High Microbial Diversity Promotes Soil Ecosystem Functioning

ABSTRACT In soil, the link between microbial diversity and carbon transformations is challenged by the concept of functional redundancy. Here, we hypothesized that functional redundancy may decrease with increasing carbon source recalcitrance and that coupling of diversity with C cycling may change accordingly. We manipulated microbial diversity to examine how diversity decrease affects the decomposition of easily degradable (i.e., allochthonous plant residues) versus recalcitrant (i.e., autochthonous organic matter) C sources. We found that a decrease in microbial diversity (i) affected the decomposition of both autochthonous and allochthonous carbon sources, thereby reducing global CO2 emission by up to 40%, and (ii) shaped the source of CO2 emission toward preferential decomposition of most degradable C sources. Our results also revealed that the significance of the diversity effect increases with nutrient availability. Altogether, these findings show that C cycling in soil may be more vulnerable to microbial diversity changes than expected from previous studies, particularly in ecosystems exposed to nutrient inputs. Thus, concern about the preservation of microbial diversity may be highly relevant in the current global-change context assumed to impact soil biodiversity and the pulse inputs of plant residues and rhizodeposits into the soil. IMPORTANCE With hundreds of thousands of taxa per gram of soil, microbial diversity dominates soil biodiversity. While numerous studies have established that microbial communities respond rapidly to environmental changes, the relationship between microbial diversity and soil functioning remains controversial.

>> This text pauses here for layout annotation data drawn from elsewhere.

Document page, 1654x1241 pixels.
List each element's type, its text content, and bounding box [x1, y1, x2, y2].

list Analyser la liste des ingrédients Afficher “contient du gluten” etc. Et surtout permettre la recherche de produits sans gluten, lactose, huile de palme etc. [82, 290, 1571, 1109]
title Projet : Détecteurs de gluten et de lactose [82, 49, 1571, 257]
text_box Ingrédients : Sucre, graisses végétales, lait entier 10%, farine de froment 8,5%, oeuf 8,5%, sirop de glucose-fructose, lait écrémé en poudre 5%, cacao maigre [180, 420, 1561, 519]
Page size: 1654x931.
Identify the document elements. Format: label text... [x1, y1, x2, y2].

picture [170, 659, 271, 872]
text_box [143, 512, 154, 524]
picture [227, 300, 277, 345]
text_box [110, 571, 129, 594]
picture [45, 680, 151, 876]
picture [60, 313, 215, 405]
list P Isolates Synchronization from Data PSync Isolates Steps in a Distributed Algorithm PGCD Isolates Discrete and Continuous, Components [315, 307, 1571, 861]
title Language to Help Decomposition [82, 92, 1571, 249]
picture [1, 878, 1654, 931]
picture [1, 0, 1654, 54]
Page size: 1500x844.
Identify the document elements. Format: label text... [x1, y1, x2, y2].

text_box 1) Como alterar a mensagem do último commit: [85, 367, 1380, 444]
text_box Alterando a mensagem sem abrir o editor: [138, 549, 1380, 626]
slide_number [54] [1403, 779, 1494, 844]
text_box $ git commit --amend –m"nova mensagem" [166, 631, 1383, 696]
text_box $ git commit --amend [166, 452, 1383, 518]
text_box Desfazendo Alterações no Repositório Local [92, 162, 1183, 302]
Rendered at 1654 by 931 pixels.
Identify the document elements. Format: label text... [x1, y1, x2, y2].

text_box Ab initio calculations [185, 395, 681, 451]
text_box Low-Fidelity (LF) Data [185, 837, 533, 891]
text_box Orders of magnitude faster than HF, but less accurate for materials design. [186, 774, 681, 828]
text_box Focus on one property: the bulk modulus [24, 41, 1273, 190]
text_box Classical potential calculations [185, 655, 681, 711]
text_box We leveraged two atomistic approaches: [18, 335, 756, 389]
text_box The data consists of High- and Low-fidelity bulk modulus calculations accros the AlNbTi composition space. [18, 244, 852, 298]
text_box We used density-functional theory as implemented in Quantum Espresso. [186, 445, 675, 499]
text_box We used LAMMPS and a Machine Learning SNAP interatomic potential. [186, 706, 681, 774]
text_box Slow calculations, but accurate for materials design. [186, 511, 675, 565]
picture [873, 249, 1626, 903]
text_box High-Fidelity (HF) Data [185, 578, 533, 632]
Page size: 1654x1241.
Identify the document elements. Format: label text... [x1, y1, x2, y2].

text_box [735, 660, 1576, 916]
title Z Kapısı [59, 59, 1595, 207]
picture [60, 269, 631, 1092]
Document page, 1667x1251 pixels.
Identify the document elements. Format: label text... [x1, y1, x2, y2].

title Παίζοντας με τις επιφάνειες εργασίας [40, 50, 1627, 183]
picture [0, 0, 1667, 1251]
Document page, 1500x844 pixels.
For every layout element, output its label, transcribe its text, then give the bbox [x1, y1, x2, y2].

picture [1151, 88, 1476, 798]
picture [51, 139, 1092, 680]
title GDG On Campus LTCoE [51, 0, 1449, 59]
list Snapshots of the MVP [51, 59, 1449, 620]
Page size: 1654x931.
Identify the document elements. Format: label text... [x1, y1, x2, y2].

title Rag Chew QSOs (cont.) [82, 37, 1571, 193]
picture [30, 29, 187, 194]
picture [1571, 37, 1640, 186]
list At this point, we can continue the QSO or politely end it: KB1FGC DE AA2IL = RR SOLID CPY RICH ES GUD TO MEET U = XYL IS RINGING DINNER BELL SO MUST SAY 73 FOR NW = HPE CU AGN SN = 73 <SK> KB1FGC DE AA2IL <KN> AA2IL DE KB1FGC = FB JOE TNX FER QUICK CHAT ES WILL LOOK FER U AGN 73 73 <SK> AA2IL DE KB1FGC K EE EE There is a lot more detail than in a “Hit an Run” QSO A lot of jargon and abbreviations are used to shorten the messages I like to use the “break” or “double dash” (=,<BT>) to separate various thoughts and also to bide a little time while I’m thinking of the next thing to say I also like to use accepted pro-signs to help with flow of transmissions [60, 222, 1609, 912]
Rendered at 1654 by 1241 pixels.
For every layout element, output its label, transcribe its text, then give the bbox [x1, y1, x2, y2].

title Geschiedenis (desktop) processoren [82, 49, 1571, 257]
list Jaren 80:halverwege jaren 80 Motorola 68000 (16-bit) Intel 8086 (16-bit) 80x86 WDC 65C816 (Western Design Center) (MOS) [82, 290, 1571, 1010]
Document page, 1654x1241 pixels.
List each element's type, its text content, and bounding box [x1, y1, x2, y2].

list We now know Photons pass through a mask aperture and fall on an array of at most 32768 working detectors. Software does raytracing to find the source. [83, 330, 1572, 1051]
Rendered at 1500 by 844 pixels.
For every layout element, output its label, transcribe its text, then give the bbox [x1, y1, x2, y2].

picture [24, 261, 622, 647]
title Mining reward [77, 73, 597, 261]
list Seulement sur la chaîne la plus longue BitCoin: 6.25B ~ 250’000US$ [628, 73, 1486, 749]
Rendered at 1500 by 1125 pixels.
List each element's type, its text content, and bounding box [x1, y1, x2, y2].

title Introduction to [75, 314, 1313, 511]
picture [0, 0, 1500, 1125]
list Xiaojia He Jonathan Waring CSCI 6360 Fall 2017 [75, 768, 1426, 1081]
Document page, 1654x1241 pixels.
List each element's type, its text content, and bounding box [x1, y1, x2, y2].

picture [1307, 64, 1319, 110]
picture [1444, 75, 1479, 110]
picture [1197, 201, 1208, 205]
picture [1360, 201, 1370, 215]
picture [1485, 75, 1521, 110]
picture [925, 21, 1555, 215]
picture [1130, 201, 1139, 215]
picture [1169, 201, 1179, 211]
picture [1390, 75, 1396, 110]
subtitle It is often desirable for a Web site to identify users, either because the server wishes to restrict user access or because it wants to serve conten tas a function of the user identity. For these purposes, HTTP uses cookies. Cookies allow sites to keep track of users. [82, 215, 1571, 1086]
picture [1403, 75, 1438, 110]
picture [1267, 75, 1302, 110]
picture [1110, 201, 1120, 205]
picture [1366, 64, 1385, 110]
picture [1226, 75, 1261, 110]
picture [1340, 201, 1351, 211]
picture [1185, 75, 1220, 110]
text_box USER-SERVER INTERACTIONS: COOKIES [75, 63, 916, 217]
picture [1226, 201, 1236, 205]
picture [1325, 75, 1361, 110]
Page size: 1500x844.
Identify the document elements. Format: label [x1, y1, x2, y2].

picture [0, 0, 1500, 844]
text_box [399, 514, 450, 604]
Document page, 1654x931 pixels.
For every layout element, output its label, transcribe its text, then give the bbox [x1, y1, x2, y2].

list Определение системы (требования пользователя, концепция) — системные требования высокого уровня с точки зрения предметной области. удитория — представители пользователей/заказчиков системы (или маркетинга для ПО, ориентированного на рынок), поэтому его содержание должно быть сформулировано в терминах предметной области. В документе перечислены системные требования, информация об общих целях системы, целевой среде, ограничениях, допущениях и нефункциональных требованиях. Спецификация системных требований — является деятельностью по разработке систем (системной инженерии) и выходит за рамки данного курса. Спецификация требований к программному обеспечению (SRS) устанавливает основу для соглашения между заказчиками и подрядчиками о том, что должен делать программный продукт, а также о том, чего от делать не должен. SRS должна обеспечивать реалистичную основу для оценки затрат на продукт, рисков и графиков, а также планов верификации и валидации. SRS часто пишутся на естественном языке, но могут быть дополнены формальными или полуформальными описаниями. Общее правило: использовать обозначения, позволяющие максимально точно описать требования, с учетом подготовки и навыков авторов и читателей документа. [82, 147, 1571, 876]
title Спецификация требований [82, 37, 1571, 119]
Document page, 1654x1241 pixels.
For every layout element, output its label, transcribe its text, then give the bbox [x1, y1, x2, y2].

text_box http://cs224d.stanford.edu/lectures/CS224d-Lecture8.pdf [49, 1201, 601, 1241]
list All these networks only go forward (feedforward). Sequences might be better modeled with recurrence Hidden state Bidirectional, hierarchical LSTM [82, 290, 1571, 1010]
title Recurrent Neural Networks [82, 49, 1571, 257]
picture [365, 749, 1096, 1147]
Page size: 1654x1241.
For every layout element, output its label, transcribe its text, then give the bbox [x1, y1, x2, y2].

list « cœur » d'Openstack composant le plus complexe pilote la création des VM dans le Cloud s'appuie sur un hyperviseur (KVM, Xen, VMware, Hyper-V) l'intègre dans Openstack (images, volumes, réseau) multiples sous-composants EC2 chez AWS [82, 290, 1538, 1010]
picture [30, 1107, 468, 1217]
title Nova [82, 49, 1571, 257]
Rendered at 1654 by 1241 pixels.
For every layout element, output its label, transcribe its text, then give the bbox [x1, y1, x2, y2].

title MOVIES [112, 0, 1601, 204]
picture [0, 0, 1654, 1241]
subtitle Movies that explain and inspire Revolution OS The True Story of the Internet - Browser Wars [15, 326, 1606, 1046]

Using a well-controlled laboratory approach, we provide empirical evidence that microbial diversity may be of high significance for organic matter decomposition, a major process on which rely many of the ecosystem services provided by the soil ecosystem. These new findings should be taken into account in future studies aimed at understanding and predicting the functional consequences of changes in microbial diversity on soil ecosystem services and carbon storage in soil.